### Dataset records:
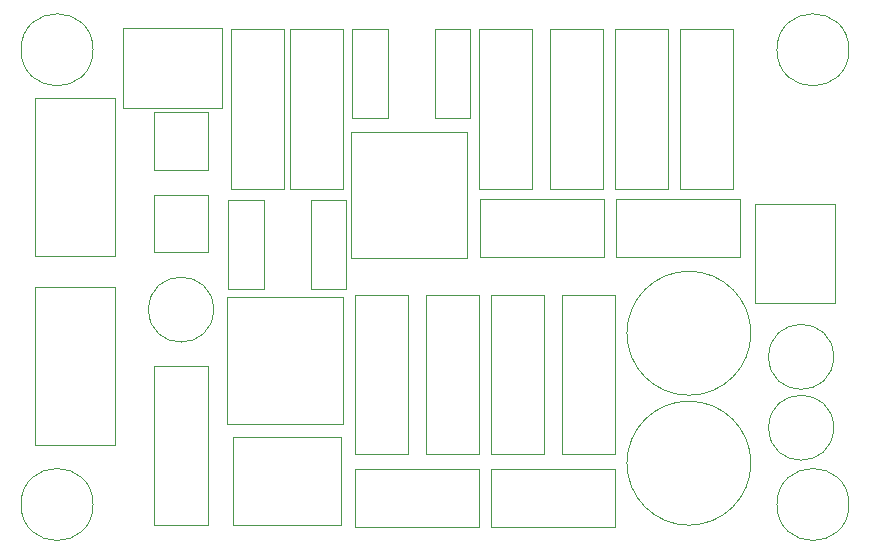
<source format=gbr>
G04 #@! TF.GenerationSoftware,KiCad,Pcbnew,(5.1.7)-1*
G04 #@! TF.CreationDate,2020-10-18T18:55:38+03:00*
G04 #@! TF.ProjectId,peltier,70656c74-6965-4722-9e6b-696361645f70,rev?*
G04 #@! TF.SameCoordinates,Original*
G04 #@! TF.FileFunction,Other,User*
%FSLAX46Y46*%
G04 Gerber Fmt 4.6, Leading zero omitted, Abs format (unit mm)*
G04 Created by KiCad (PCBNEW (5.1.7)-1) date 2020-10-18 18:55:38*
%MOMM*%
%LPD*%
G01*
G04 APERTURE LIST*
%ADD10C,0.050000*%
G04 APERTURE END LIST*
D10*
X151500000Y-114750000D02*
X151500000Y-107250000D01*
X151500000Y-107250000D02*
X142420000Y-107250000D01*
X142420000Y-107250000D02*
X142420000Y-114750000D01*
X142420000Y-114750000D02*
X151500000Y-114750000D01*
X130550000Y-113000000D02*
G75*
G03*
X130550000Y-113000000I-3050000J0D01*
G01*
X130550000Y-74500000D02*
G75*
G03*
X130550000Y-74500000I-3050000J0D01*
G01*
X194550000Y-74500000D02*
G75*
G03*
X194550000Y-74500000I-3050000J0D01*
G01*
X194550000Y-113000000D02*
G75*
G03*
X194550000Y-113000000I-3050000J0D01*
G01*
X152400000Y-81450000D02*
X152400000Y-92150000D01*
X152400000Y-92150000D02*
X162200000Y-92150000D01*
X162200000Y-92150000D02*
X162200000Y-81450000D01*
X162200000Y-81450000D02*
X152400000Y-81450000D01*
X141900000Y-95450000D02*
X141900000Y-106150000D01*
X141900000Y-106150000D02*
X151700000Y-106150000D01*
X151700000Y-106150000D02*
X151700000Y-95450000D01*
X151700000Y-95450000D02*
X141900000Y-95450000D01*
X151750000Y-86250000D02*
X151750000Y-72750000D01*
X147250000Y-86250000D02*
X151750000Y-86250000D01*
X147250000Y-72750000D02*
X147250000Y-86250000D01*
X151750000Y-72750000D02*
X147250000Y-72750000D01*
X146750000Y-72750000D02*
X142250000Y-72750000D01*
X142250000Y-72750000D02*
X142250000Y-86250000D01*
X142250000Y-86250000D02*
X146750000Y-86250000D01*
X146750000Y-86250000D02*
X146750000Y-72750000D01*
X173750000Y-72750000D02*
X169250000Y-72750000D01*
X169250000Y-72750000D02*
X169250000Y-86250000D01*
X169250000Y-86250000D02*
X173750000Y-86250000D01*
X173750000Y-86250000D02*
X173750000Y-72750000D01*
X174750000Y-95250000D02*
X170250000Y-95250000D01*
X170250000Y-95250000D02*
X170250000Y-108750000D01*
X170250000Y-108750000D02*
X174750000Y-108750000D01*
X174750000Y-108750000D02*
X174750000Y-95250000D01*
X167750000Y-72750000D02*
X163250000Y-72750000D01*
X163250000Y-72750000D02*
X163250000Y-86250000D01*
X163250000Y-86250000D02*
X167750000Y-86250000D01*
X167750000Y-86250000D02*
X167750000Y-72750000D01*
X135750000Y-114750000D02*
X140250000Y-114750000D01*
X140250000Y-114750000D02*
X140250000Y-101250000D01*
X140250000Y-101250000D02*
X135750000Y-101250000D01*
X135750000Y-101250000D02*
X135750000Y-114750000D01*
X168750000Y-95250000D02*
X164250000Y-95250000D01*
X164250000Y-95250000D02*
X164250000Y-108750000D01*
X164250000Y-108750000D02*
X168750000Y-108750000D01*
X168750000Y-108750000D02*
X168750000Y-95250000D01*
X179250000Y-72750000D02*
X174750000Y-72750000D01*
X174750000Y-72750000D02*
X174750000Y-86250000D01*
X174750000Y-86250000D02*
X179250000Y-86250000D01*
X179250000Y-86250000D02*
X179250000Y-72750000D01*
X163250000Y-95250000D02*
X158750000Y-95250000D01*
X158750000Y-95250000D02*
X158750000Y-108750000D01*
X158750000Y-108750000D02*
X163250000Y-108750000D01*
X163250000Y-108750000D02*
X163250000Y-95250000D01*
X180250000Y-86250000D02*
X184750000Y-86250000D01*
X184750000Y-86250000D02*
X184750000Y-72750000D01*
X184750000Y-72750000D02*
X180250000Y-72750000D01*
X180250000Y-72750000D02*
X180250000Y-86250000D01*
X157250000Y-95250000D02*
X152750000Y-95250000D01*
X152750000Y-95250000D02*
X152750000Y-108750000D01*
X152750000Y-108750000D02*
X157250000Y-108750000D01*
X157250000Y-108750000D02*
X157250000Y-95250000D01*
X163290000Y-87100000D02*
X163290000Y-92010000D01*
X163290000Y-92010000D02*
X173790000Y-92010000D01*
X173790000Y-92010000D02*
X173790000Y-87100000D01*
X173790000Y-87100000D02*
X163290000Y-87100000D01*
X174710000Y-114900000D02*
X174710000Y-109990000D01*
X174710000Y-109990000D02*
X164210000Y-109990000D01*
X164210000Y-109990000D02*
X164210000Y-114900000D01*
X164210000Y-114900000D02*
X174710000Y-114900000D01*
X174790000Y-87100000D02*
X174790000Y-92010000D01*
X174790000Y-92010000D02*
X185290000Y-92010000D01*
X185290000Y-92010000D02*
X185290000Y-87100000D01*
X185290000Y-87100000D02*
X174790000Y-87100000D01*
X163210000Y-114900000D02*
X163210000Y-109990000D01*
X163210000Y-109990000D02*
X152710000Y-109990000D01*
X152710000Y-109990000D02*
X152710000Y-114900000D01*
X152710000Y-114900000D02*
X163210000Y-114900000D01*
X186250000Y-98500000D02*
G75*
G03*
X186250000Y-98500000I-5250000J0D01*
G01*
X186250000Y-109500000D02*
G75*
G03*
X186250000Y-109500000I-5250000J0D01*
G01*
X193350000Y-87550000D02*
X186600000Y-87550000D01*
X186600000Y-87550000D02*
X186600000Y-95950000D01*
X186600000Y-95950000D02*
X193350000Y-95950000D01*
X193350000Y-95950000D02*
X193350000Y-87550000D01*
X125650000Y-107950000D02*
X132400000Y-107950000D01*
X132400000Y-107950000D02*
X132400000Y-94550000D01*
X132400000Y-94550000D02*
X125650000Y-94550000D01*
X125650000Y-94550000D02*
X125650000Y-107950000D01*
X125650000Y-91950000D02*
X132400000Y-91950000D01*
X132400000Y-91950000D02*
X132400000Y-78550000D01*
X132400000Y-78550000D02*
X125650000Y-78550000D01*
X125650000Y-78550000D02*
X125650000Y-91950000D01*
X133050000Y-72650000D02*
X133050000Y-79400000D01*
X133050000Y-79400000D02*
X141450000Y-79400000D01*
X141450000Y-79400000D02*
X141450000Y-72650000D01*
X141450000Y-72650000D02*
X133050000Y-72650000D01*
X135750000Y-91650000D02*
X140250000Y-91650000D01*
X140250000Y-91650000D02*
X140250000Y-86800000D01*
X140250000Y-86800000D02*
X135750000Y-86800000D01*
X135750000Y-86800000D02*
X135750000Y-91650000D01*
X135750000Y-84650000D02*
X140250000Y-84650000D01*
X140250000Y-84650000D02*
X140250000Y-79800000D01*
X140250000Y-79800000D02*
X135750000Y-79800000D01*
X135750000Y-79800000D02*
X135750000Y-84650000D01*
X159500000Y-80250000D02*
X162500000Y-80250000D01*
X162500000Y-80250000D02*
X162500000Y-72750000D01*
X162500000Y-72750000D02*
X159500000Y-72750000D01*
X159500000Y-72750000D02*
X159500000Y-80250000D01*
X149000000Y-94750000D02*
X152000000Y-94750000D01*
X152000000Y-94750000D02*
X152000000Y-87250000D01*
X152000000Y-87250000D02*
X149000000Y-87250000D01*
X149000000Y-87250000D02*
X149000000Y-94750000D01*
X193250000Y-100500000D02*
G75*
G03*
X193250000Y-100500000I-2750000J0D01*
G01*
X193250000Y-106500000D02*
G75*
G03*
X193250000Y-106500000I-2750000J0D01*
G01*
X152500000Y-80250000D02*
X155500000Y-80250000D01*
X155500000Y-80250000D02*
X155500000Y-72750000D01*
X155500000Y-72750000D02*
X152500000Y-72750000D01*
X152500000Y-72750000D02*
X152500000Y-80250000D01*
X142000000Y-94750000D02*
X145000000Y-94750000D01*
X145000000Y-94750000D02*
X145000000Y-87250000D01*
X145000000Y-87250000D02*
X142000000Y-87250000D01*
X142000000Y-87250000D02*
X142000000Y-94750000D01*
X140750000Y-96500000D02*
G75*
G03*
X140750000Y-96500000I-2750000J0D01*
G01*
M02*

</source>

### What the task asks:
In the listing above, locate the line containing "X174790000Y-87100000D02*" and the line containing "X162500000Y-72750000D02*". Extract those two lines and every line between them, exactly as written, and only those.

### Output for this exercise:
X174790000Y-87100000D02*
X174790000Y-92010000D01*
X174790000Y-92010000D02*
X185290000Y-92010000D01*
X185290000Y-92010000D02*
X185290000Y-87100000D01*
X185290000Y-87100000D02*
X174790000Y-87100000D01*
X163210000Y-114900000D02*
X163210000Y-109990000D01*
X163210000Y-109990000D02*
X152710000Y-109990000D01*
X152710000Y-109990000D02*
X152710000Y-114900000D01*
X152710000Y-114900000D02*
X163210000Y-114900000D01*
X186250000Y-98500000D02*
G75*
G03*
X186250000Y-98500000I-5250000J0D01*
G01*
X186250000Y-109500000D02*
G75*
G03*
X186250000Y-109500000I-5250000J0D01*
G01*
X193350000Y-87550000D02*
X186600000Y-87550000D01*
X186600000Y-87550000D02*
X186600000Y-95950000D01*
X186600000Y-95950000D02*
X193350000Y-95950000D01*
X193350000Y-95950000D02*
X193350000Y-87550000D01*
X125650000Y-107950000D02*
X132400000Y-107950000D01*
X132400000Y-107950000D02*
X132400000Y-94550000D01*
X132400000Y-94550000D02*
X125650000Y-94550000D01*
X125650000Y-94550000D02*
X125650000Y-107950000D01*
X125650000Y-91950000D02*
X132400000Y-91950000D01*
X132400000Y-91950000D02*
X132400000Y-78550000D01*
X132400000Y-78550000D02*
X125650000Y-78550000D01*
X125650000Y-78550000D02*
X125650000Y-91950000D01*
X133050000Y-72650000D02*
X133050000Y-79400000D01*
X133050000Y-79400000D02*
X141450000Y-79400000D01*
X141450000Y-79400000D02*
X141450000Y-72650000D01*
X141450000Y-72650000D02*
X133050000Y-72650000D01*
X135750000Y-91650000D02*
X140250000Y-91650000D01*
X140250000Y-91650000D02*
X140250000Y-86800000D01*
X140250000Y-86800000D02*
X135750000Y-86800000D01*
X135750000Y-86800000D02*
X135750000Y-91650000D01*
X135750000Y-84650000D02*
X140250000Y-84650000D01*
X140250000Y-84650000D02*
X140250000Y-79800000D01*
X140250000Y-79800000D02*
X135750000Y-79800000D01*
X135750000Y-79800000D02*
X135750000Y-84650000D01*
X159500000Y-80250000D02*
X162500000Y-80250000D01*
X162500000Y-80250000D02*
X162500000Y-72750000D01*
X162500000Y-72750000D02*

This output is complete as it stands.